Nice job Jeff. But I sill would have used bridging clips. It looks like you punched over your loop commons. You can't do this on a 66 block. Maybe my eyes are bad based on the photo. But if you did this never do it again. Trust me!

It looks like they used to have two lines. I hope you kept the incoming pair with the ground to the old protector. The new outside ones are junk.

Always check the ground wire. Ive seen ground wires disconnected because PVC pipe was installed.


It reminds me to bring my camera before I threw up and nothing worked and then get hugs and kisses from the customer. Now that's service!

An electrician called me not long ago to fix a customers problem that he wired. One of the biggest taped up wire nut jobs in the history of telecom. I looked at him and said, "See these scissors in my hand watch what I do." I could see the nervousness of the electrician and the customer.

This did not prevent me from resolving this service call at all costs. Surgery concluded with a quadruple by pass of wires while the customer was left dead on the operating table. All the time keeping my Harris TS21 on mute so I could faintly hear a ring two feet away.. Oh, it was a doctors office.

Surgery and outpatient services resumed.


Chop chop and start over and rewire every jack in the place. Then I asked the Electrician if he did Data Cabling......He said yes.. One only knows?

About four hours later everyone was happy. No lost calls and operations resumed. I thought the doctor was going to have a heart attack.. After all his faithful sparky messed it up.
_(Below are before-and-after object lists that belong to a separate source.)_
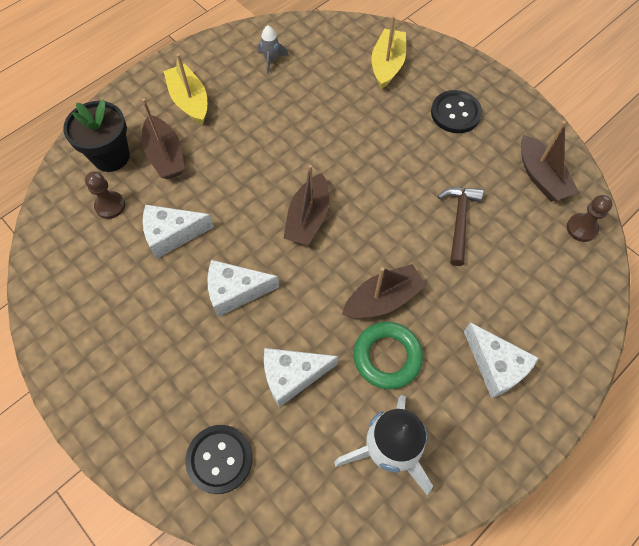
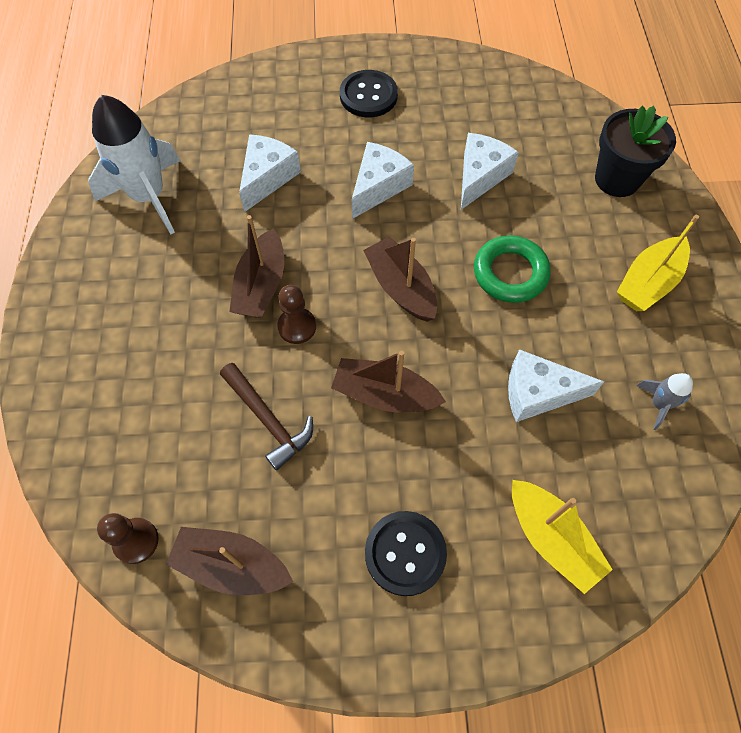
camera: 130 degrees right, 0 degrees up
(110, 206) = (553, 151): brown pawn -> brown pawn (297, 327)
(165, 155) = (582, 220): brown boat -> brown boat (385, 394)
(190, 101) = (648, 282): yellow boat -> yellow boat turned 120 degrees clockwise
(219, 459) = (257, 102): black button -> black button (368, 96)
(387, 357) = (212, 249): green ring -> green ring (510, 273)
(496, 366) = (116, 322): white cheese -> white cheese (538, 393)

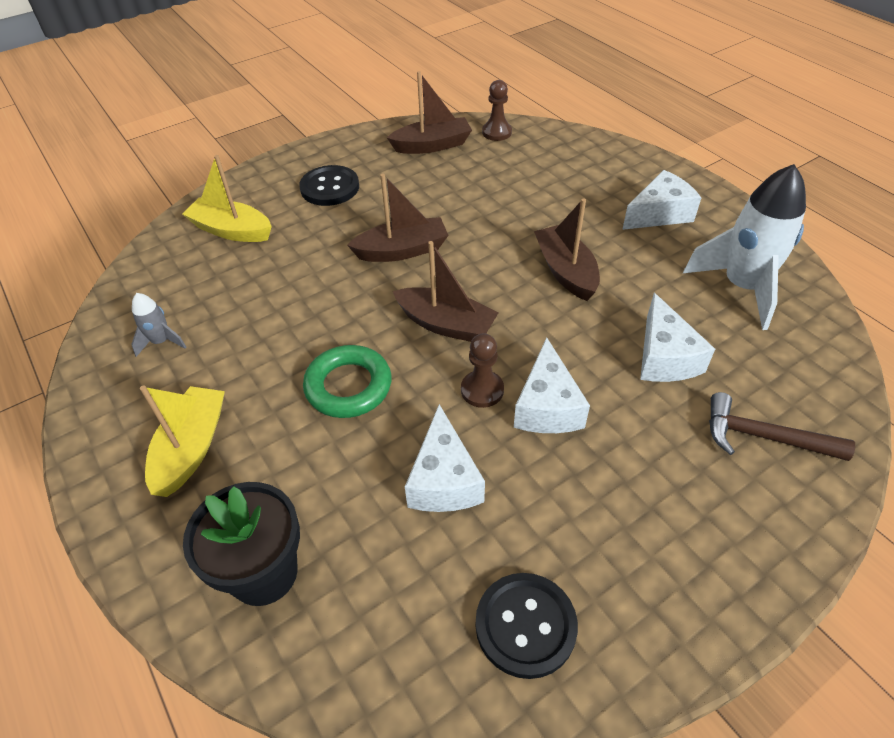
camera: 150 degrees right, 15 degrees down
(268, 420) = (474, 204): brown hammer -> brown hammer (763, 437)
(297, 327) = (508, 259): brown pawn -> brown pawn (482, 390)
(368, 96) = (669, 522): black button -> black button (525, 625)
(538, 393) = (276, 303): white cheese -> white cheese (659, 214)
The system was one of those common Ge four line non ksu systems with 10 phones in a giant splice ball with unbalanced pairs. You would not believe it.

Jeff, you should have cut down all the pairs and used bridging clips and loop the common on the other side with clips. This is the way it should be done. I would have also eliminated the scotch locks.

Im not picking on you but an old timer would yell at me if it ended up your way. Good job anyhow.